Exercise: Write the next part of the Los Angeles city budget article below, starting right after its last sentence.

Source passage:
################
The budget also establishes a new Bureau for Homelessness Oversight — part of the city’s response to the potential dismantling of LAHSA and growing concerns about transparency in homelessness spending, following the county’s withdrawal of funding from the joint city-county program.

But the council also trimmed the Fire Department’s proposed funding increase and cut planned LAPD officer hiring, from 480 to 240. The budget now heads to the mayor’s desk for final approval.

“Before us is a revised budget proposal that’s balanced. It protects core city services from being decimated, and it keeps 1,000 city employees in their jobs serving the people of Los Angeles,” said Councilmember Katy Yaroslavksy, chair of the Budget and Finance Committee, which crafted the recommended changes. “This is the most serious budget crisis the city has seen in nearly two decades.”

The city’s nearly $1 billion deficit is driven by record-level liability payouts, rising labor costs, slower-than-expected revenue, as well as overspending. In April, Mayor Bass proposed a $13.95 billion budget that would eliminate 1,647 filled positions. Those cuts, along with new revenue sources, were expected to reduce the deficit to about $800 million.
################
Data below:
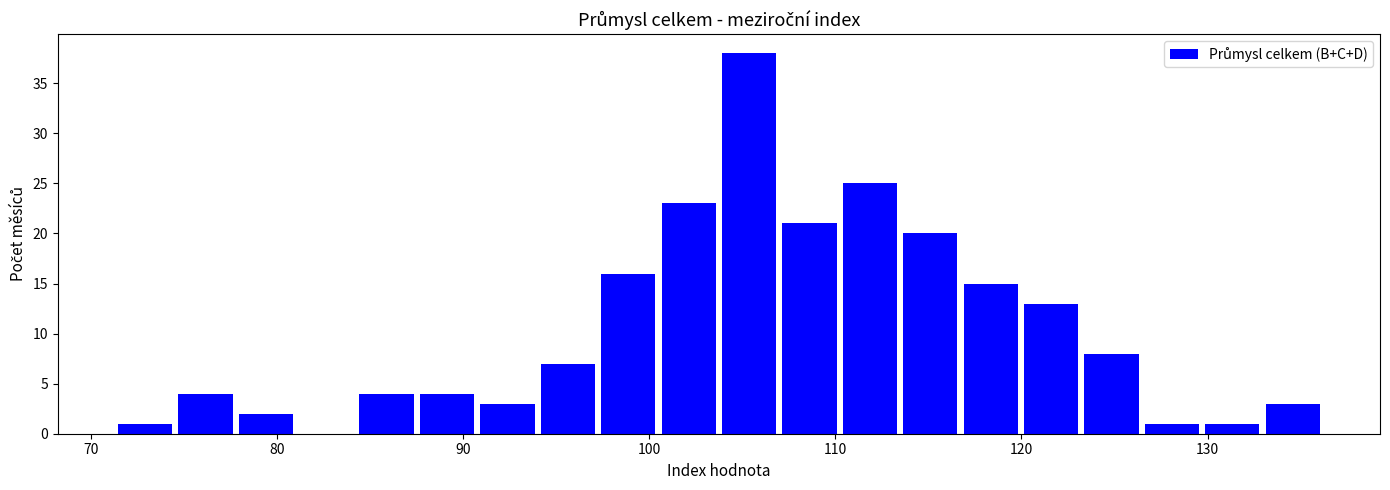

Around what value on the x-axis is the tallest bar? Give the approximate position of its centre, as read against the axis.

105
################
Output below:
The mayor’s proposal included funding reductions in departments like planning, transportation, sanitation and animal services. City officials say the savings were made possible by shifting some positions off the general fund, cutting Inside Safe homeless program spending by 10%, and moving over half of interim housing funds into the unappropriated balance, suspending some new programs in the Fire Department, and reducing planned LAPD hiring.

With the January wildfires still fresh in residents’ minds – and criticism mounting over the Fire Department’s lack of equipment and preparedness—Bass dedicated a big portion of her proposed budget to public safety.

Her plan included an increase of $103 million for the Fire Department, bringing its operating budget to $923 million. However, after amendments by the Budget Committee, the department’s year-over-year increase amounts to just $48 million.

Councilmember Traci Park, who represents the Pacific Palisades, the area hardest hit by the January wildfires in the city, said she could not support a budget that rolls back critical investments in fire services.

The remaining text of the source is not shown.